Info
- Title: Reconstruction vs. Generation: Taming Optimization Dilemma in Latent Diffusion Models
- Group: HUST
- Keywords: diffusion model, reconstruction, generation, optimization
- Venue: CVPR 2025
Challenge
The authors identify an “optimization dilemma” in latent diffusion models (LDMs):
- Increasing the feature dimension in visual tokenizers (VAEs) improves reconstruction quality
- However, this leads to significantly worse generation performance
- Currently, researchers must choose between suboptimal solutions: either accept poor reconstruction with visual artifacts or deal with extremely expensive computation costs for training
This tradeoff creates a frontier where improving reconstruction typically worsens generation performance.
Method
To solve this dilemma, the authors propose:
-
VA-VAE (Vision foundation model Aligned Variational AutoEncoder): A novel approach that aligns the latent space of high-dimensional tokenizers with pre-trained vision foundation models
- They introduce “VF Loss” (Vision Foundation model alignment Loss) which:
- Uses marginal cosine similarity loss to enforce element-wise alignment
- Uses marginal distance matrix similarity loss to maintain relative structures
- Incorporates margins to prevent over-regularization
- They introduce “VF Loss” (Vision Foundation model alignment Loss) which:
-
LightningDiT: An enhanced Diffusion Transformer with improved training strategies:
- Advanced training techniques (Rectified Flow, logit normal sampling, velocity direction loss)

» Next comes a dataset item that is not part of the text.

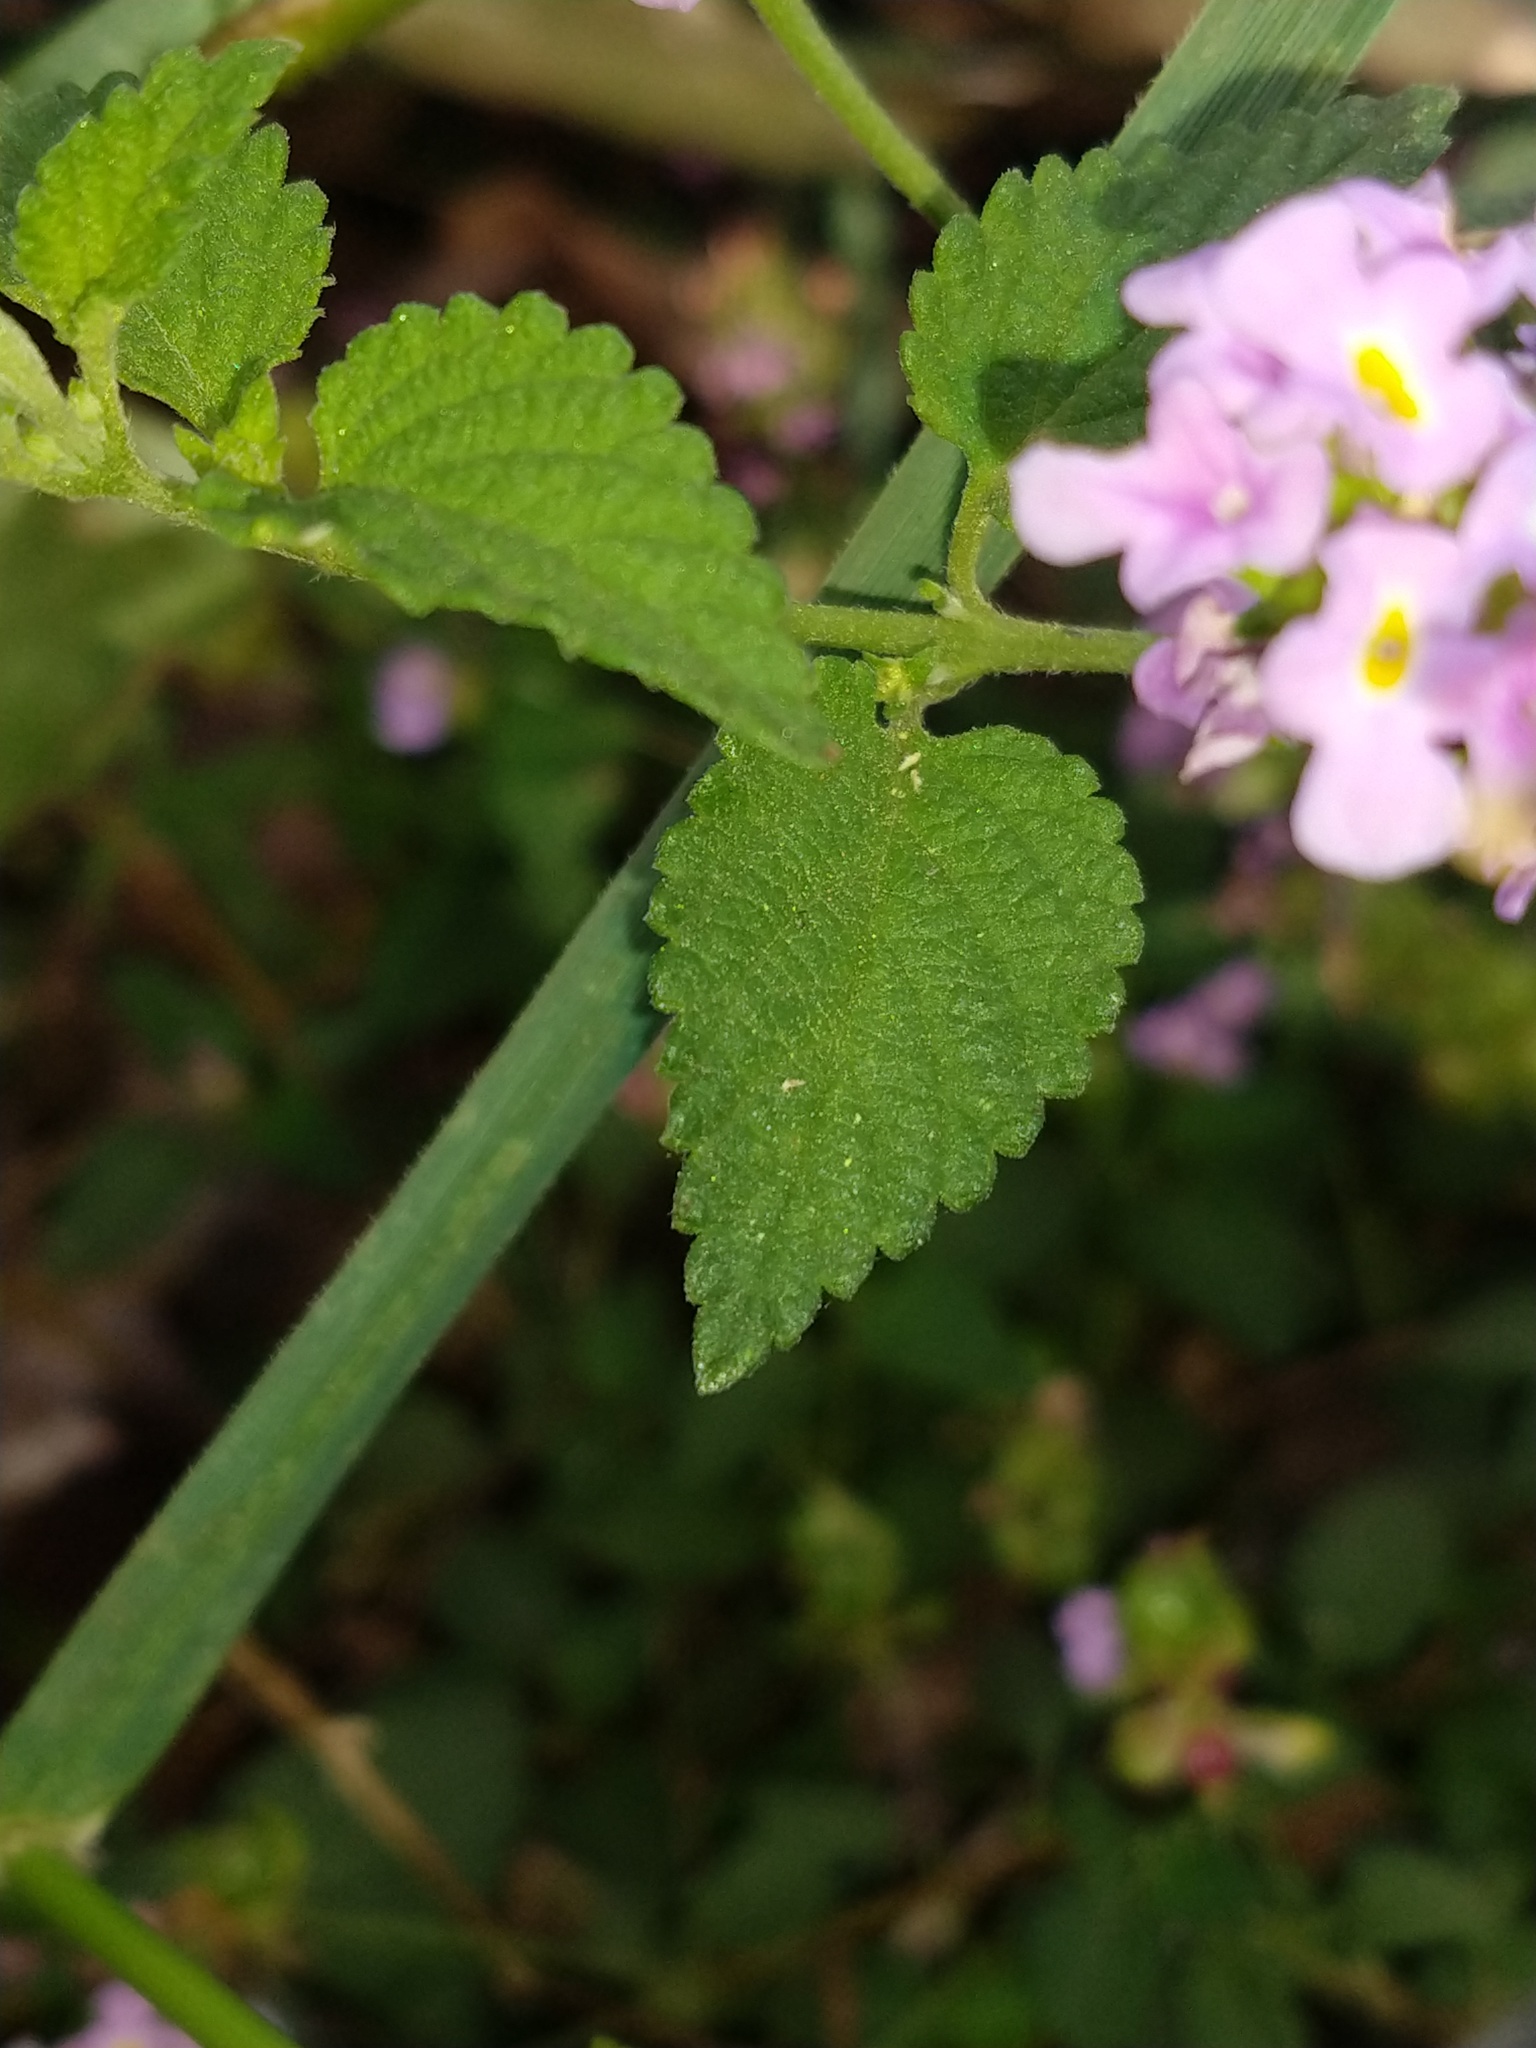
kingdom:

- Architecture improvements (SwiGLU FFN, RMS Norm, Rotary Position Embeddings)
Results
The authors achieved remarkable improvements:
- State-of-the-art FID score of 1.35 on ImageNet 256×256 generation
- 21.8× faster convergence compared to the original DiT, reaching FID 2.11 in just 64 epochs
- Expanded the reconstruction-generation frontier, enabling high-dimensional tokenizers to maintain excellent reconstruction while also achieving superior generation performance
- 2.5-2.8× faster training with high-dimensional tokenizers
Insights
The key insight is that the optimization dilemma stems from the inherent difficulty in learning unconstrained high-dimensional latent spaces. When visualizing the latent space distributions:
- Higher-dimensional tokenizers learn latent representations in a less spread-out manner
- Vision foundation model alignment makes the distribution more uniform
- This uniformity appears correlated with better generative performance
The authors demonstrated that careful regularization of the latent space through alignment with vision foundation models can maintain the benefits of high-dimensional representation for reconstruction while making it more amenable to efficient generation, effectively resolving the tradeoff that previously limited latent diffusion models.
Comments
This paper elegantly resolves a fundamental dilemma in latent diffusion models where increasing feature dimensions improves reconstruction but degrades generation quality. The key insight is aligning VAE’s latent space with vision foundation models using a carefully designed Vision Foundation model alignment loss (VF Loss).
The VF Loss Design
The VF Loss consists of two complementary components:
-
Marginal Cosine Similarity Loss ($L_{mcos}$):
$$L_{mcos} = \frac{1}{h \times w} \sum_{i=1}^{h} \sum_{j=1}^{w} \text{ReLU} (1 - m_1 - \frac{z^\prime_{ij} \cdot f_{ij}}{|z^\prime_{ij}| |f_{ij}|})$$
This enforces element-wise similarity between the VAE’s latent features and vision foundation model features at each spatial location.
-
Marginal Distance Matrix Similarity Loss ($L_{\text{mdms}}$):
$$L_{\text{mdms}} = \frac{1}{N^2} \sum_{i,j} \text{ReLU}\left(\left|\frac{z_i \cdot z_j}{|z_i| |z_j|} - \frac{f_i \cdot f_j}{|f_i| |f_j|}\right| - m_2\right)$$
This preserves the relative spatial relationships between feature points across the entire feature map.
Both components include margin parameters ($m_1$ and $m_2$) to prevent over-regularization, allowing flexibility in the alignment.
The Adaptive Weighting Mechanism
The adaptive weighting mechanism brilliantly balances reconstruction and alignment objectives:
$$w_{\text{adaptive}} = \frac{|\nabla L_{\text{rec}}|}{|\nabla L_{\text{vf}}|}$$
The final VF loss is then applied as:
$$L_{\text{vf}} = w_{\text{hyper}} \cdot w_{\text{adaptive}} \cdot (L_{\text{mcos}} + L_{\text{mdms}})$$
This approach ensures neither loss dominates during training, creating more stable optimization without extensive hyperparameter tuning across different foundation models or tokenizer configurations.